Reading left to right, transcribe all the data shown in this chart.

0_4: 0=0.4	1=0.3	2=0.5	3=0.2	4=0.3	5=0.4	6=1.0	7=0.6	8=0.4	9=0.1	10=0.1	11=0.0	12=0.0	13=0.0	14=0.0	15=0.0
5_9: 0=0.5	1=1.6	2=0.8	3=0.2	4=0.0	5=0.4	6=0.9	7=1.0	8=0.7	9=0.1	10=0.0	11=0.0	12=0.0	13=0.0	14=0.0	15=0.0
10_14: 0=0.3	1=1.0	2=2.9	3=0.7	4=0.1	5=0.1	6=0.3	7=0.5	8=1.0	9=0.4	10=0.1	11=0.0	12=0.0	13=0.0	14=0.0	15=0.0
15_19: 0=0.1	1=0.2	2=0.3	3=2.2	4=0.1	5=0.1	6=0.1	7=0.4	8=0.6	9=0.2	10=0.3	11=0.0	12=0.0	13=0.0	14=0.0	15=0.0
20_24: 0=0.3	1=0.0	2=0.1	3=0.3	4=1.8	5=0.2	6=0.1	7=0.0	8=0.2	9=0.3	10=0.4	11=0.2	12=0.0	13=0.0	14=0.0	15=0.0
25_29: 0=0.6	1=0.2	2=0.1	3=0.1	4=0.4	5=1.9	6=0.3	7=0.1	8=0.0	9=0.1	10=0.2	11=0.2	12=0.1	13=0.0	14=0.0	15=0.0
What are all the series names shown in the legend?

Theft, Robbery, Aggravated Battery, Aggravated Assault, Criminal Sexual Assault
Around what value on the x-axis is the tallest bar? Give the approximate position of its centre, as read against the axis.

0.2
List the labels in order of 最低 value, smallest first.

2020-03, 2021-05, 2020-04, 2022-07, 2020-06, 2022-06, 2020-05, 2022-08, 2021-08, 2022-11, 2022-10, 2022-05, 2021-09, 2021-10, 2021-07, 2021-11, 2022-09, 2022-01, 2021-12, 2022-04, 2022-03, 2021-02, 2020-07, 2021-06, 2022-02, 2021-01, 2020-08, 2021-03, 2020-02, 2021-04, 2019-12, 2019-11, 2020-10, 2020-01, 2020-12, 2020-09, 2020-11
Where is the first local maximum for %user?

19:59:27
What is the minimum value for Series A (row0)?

Work task: Reproduce every one of the records above verbatim, preserving their original order, line breaks, and characters without alteration.

Result of this exercise:
Reading left to right, transcribe all the data shown in this chart.

0_4: 0=0.4	1=0.3	2=0.5	3=0.2	4=0.3	5=0.4	6=1.0	7=0.6	8=0.4	9=0.1	10=0.1	11=0.0	12=0.0	13=0.0	14=0.0	15=0.0
5_9: 0=0.5	1=1.6	2=0.8	3=0.2	4=0.0	5=0.4	6=0.9	7=1.0	8=0.7	9=0.1	10=0.0	11=0.0	12=0.0	13=0.0	14=0.0	15=0.0
10_14: 0=0.3	1=1.0	2=2.9	3=0.7	4=0.1	5=0.1	6=0.3	7=0.5	8=1.0	9=0.4	10=0.1	11=0.0	12=0.0	13=0.0	14=0.0	15=0.0
15_19: 0=0.1	1=0.2	2=0.3	3=2.2	4=0.1	5=0.1	6=0.1	7=0.4	8=0.6	9=0.2	10=0.3	11=0.0	12=0.0	13=0.0	14=0.0	15=0.0
20_24: 0=0.3	1=0.0	2=0.1	3=0.3	4=1.8	5=0.2	6=0.1	7=0.0	8=0.2	9=0.3	10=0.4	11=0.2	12=0.0	13=0.0	14=0.0	15=0.0
25_29: 0=0.6	1=0.2	2=0.1	3=0.1	4=0.4	5=1.9	6=0.3	7=0.1	8=0.0	9=0.1	10=0.2	11=0.2	12=0.1	13=0.0	14=0.0	15=0.0
What are all the series names shown in the legend?

Theft, Robbery, Aggravated Battery, Aggravated Assault, Criminal Sexual Assault
Around what value on the x-axis is the tallest bar? Give the approximate position of its centre, as read against the axis.

0.2
List the labels in order of 最低 value, smallest first.

2020-03, 2021-05, 2020-04, 2022-07, 2020-06, 2022-06, 2020-05, 2022-08, 2021-08, 2022-11, 2022-10, 2022-05, 2021-09, 2021-10, 2021-07, 2021-11, 2022-09, 2022-01, 2021-12, 2022-04, 2022-03, 2021-02, 2020-07, 2021-06, 2022-02, 2021-01, 2020-08, 2021-03, 2020-02, 2021-04, 2019-12, 2019-11, 2020-10, 2020-01, 2020-12, 2020-09, 2020-11
Where is the first local maximum for %user?

19:59:27
What is the minimum value for Series A (row0)?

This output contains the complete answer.